Research sheds new light on dinosaur hunting techniques
First, palaeontologists dared to suggest that T. rex wasn't the fearsome predator portrayed by the media. Now, new research suggests that the smaller carnivorous dinosaurs weren't as vicious as previously thought either.
Scientists at the University of Manchester and the Natural History Museum carried out a study into the workings of the enormous foot claw found on the small meat-eating dinosaurs Velociraptor (of Jurassic Park infamy) and Deinonychus, both belonging to a group called dromaeosaurs. The study has found that instead of slicing through flesh and disembowelling prey, as previously thought, the dinosaur primarily used its foot claw as a tool to hold on to and perhaps clamber over its victims.
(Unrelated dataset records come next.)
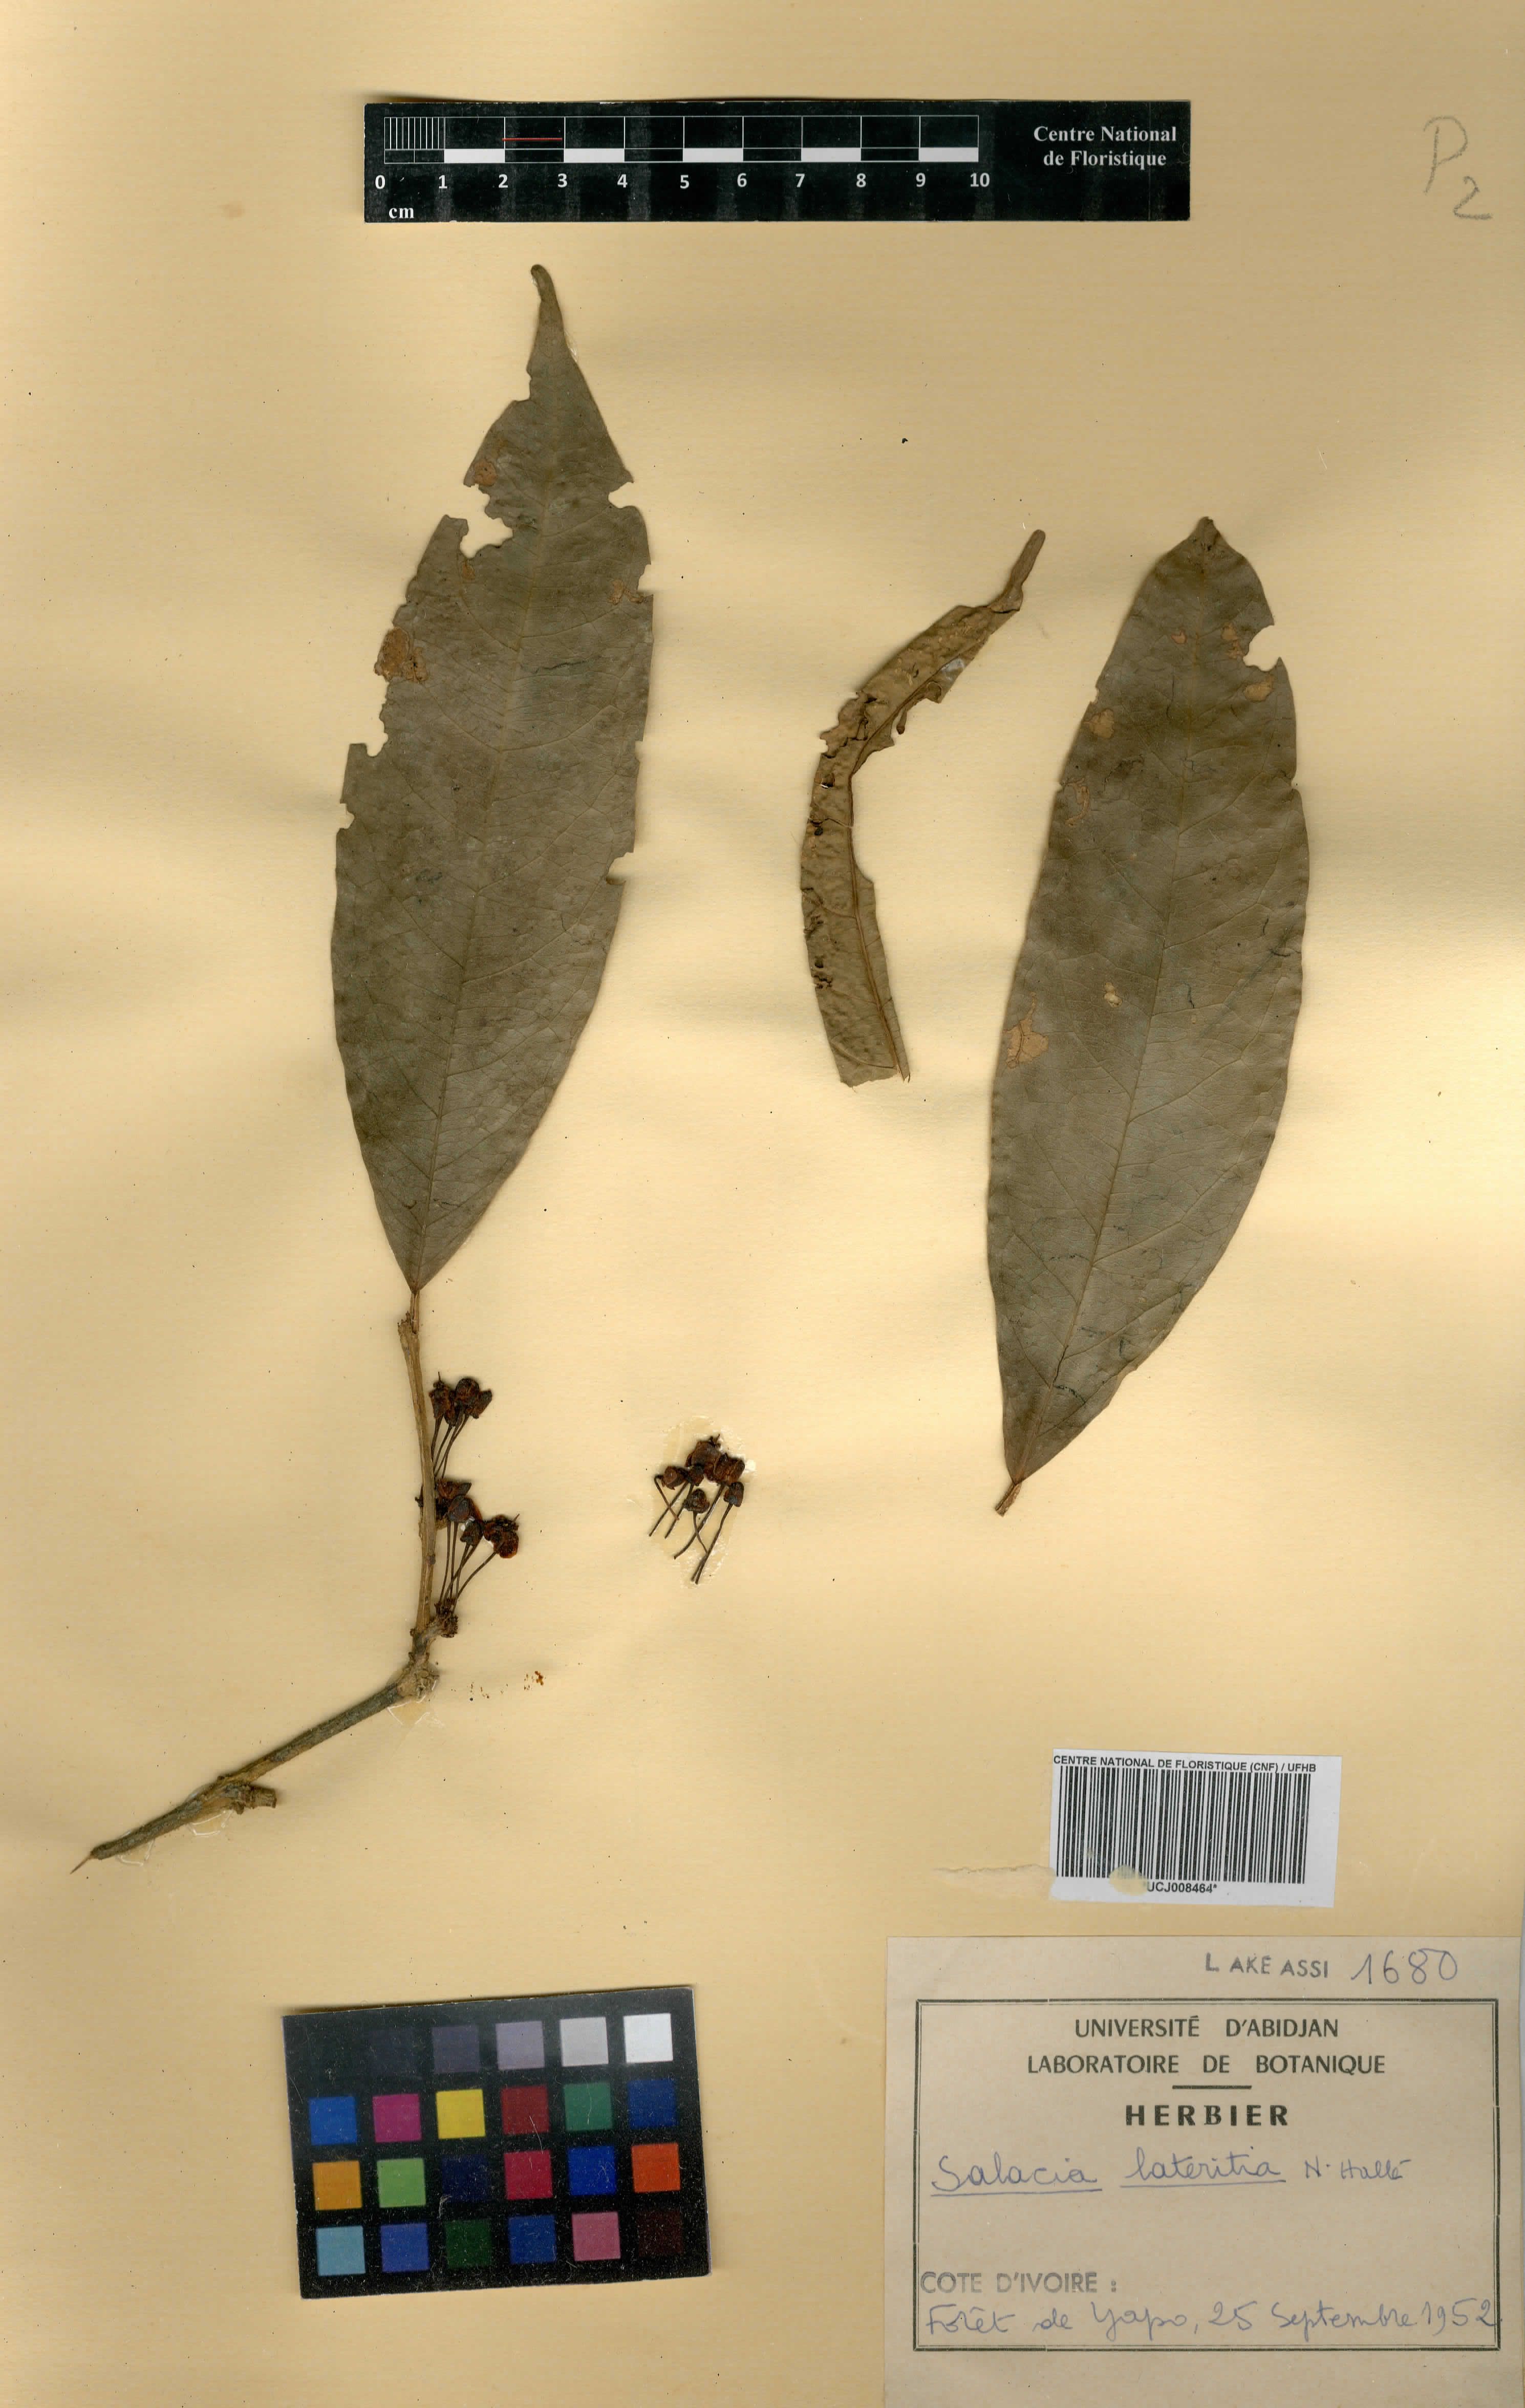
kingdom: Plantae
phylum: Tracheophyta
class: Magnoliopsida
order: Celastrales
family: Celastraceae
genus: Salacia
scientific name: Salacia lateritia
'The alleged disembowelling claws of Velociraptor and its close relatives have long captured the imagination of both science and the media.' Said Dr Phil Manning of the University of Manchester (The Manchester Museum). 'Disarming such a legendary dinosaur is in many ways a great pity, but hopefully it will help us understand more about this enigmatic group's hunting technique and predatory abilities.'
The results of this experiment were first shown on The Truth about Killer Dinosaurs, a BBC television production. A team from Pennicott Payne Models and Special Effects produced a scientifically accurate robotic limb, based on detailed measurements from dromaeosaur fossil remains and information on limb function in living animals, to test the disembowelling theory. Information on the shape and composition of the claw was gleaned from a study of living birds and reptiles.
The robotic limb was used to mimic a strong kicking motion and its damaging effect was tested (at high and low speed) by impacting it into the flesh of pig and crocodile carcasses. Instead of producing the expected large slashing wound, only small, rounded puncture holes where produced. Moreover, the curvature of the claw was found to cause flesh around the wound to bunch together, preventing the claw from falling out. Scientists also discovered that the depth of the wound was not substantial enough to pose a danger to a large herbivorous dinosaur (such as the contemporary Tenontosaurus), but would have been fatal to smaller prey.
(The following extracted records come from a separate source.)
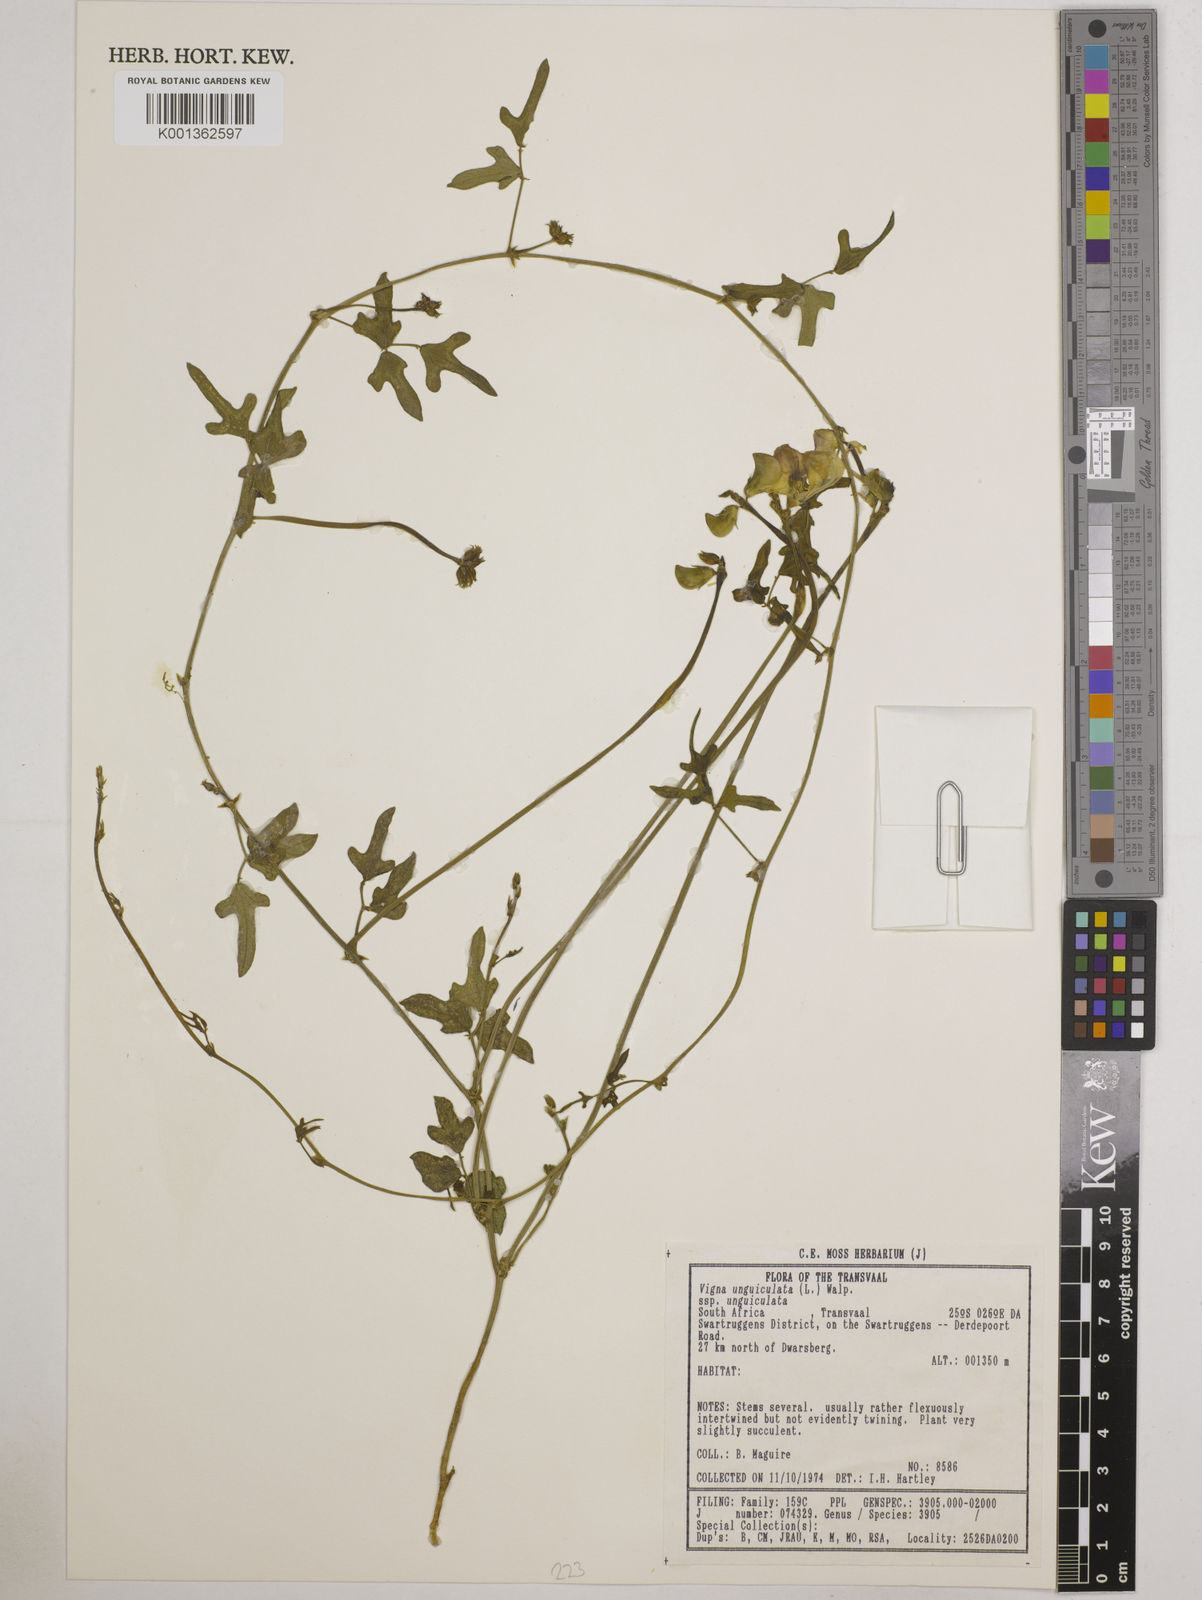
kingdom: Plantae
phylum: Tracheophyta
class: Magnoliopsida
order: Fabales
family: Fabaceae
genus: Vigna
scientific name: Vigna unguiculata
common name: Cowpea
This new research suggests that instead of using their claws for slashing, these dinosaurs may have used them for climbing. Research into the curvature of the claw has shown that it could have been used for gripping onto the flanks of live prey. The dromaeosaur's sharp serrated teeth would then tear into the flesh of its prey whilst clinging tightly to its victim. There are some similarities between this and the hunting techniques of modern day big cats, which use their protracted claws to cling onto their prey as their powerful jaws deliver the killer blow.
"This work disproves a long-standing idea about Velociraptor and its relatives and sheds light on an entirely novel way of life in these animals", said Dr Paul Barrett of the Natural History Museum.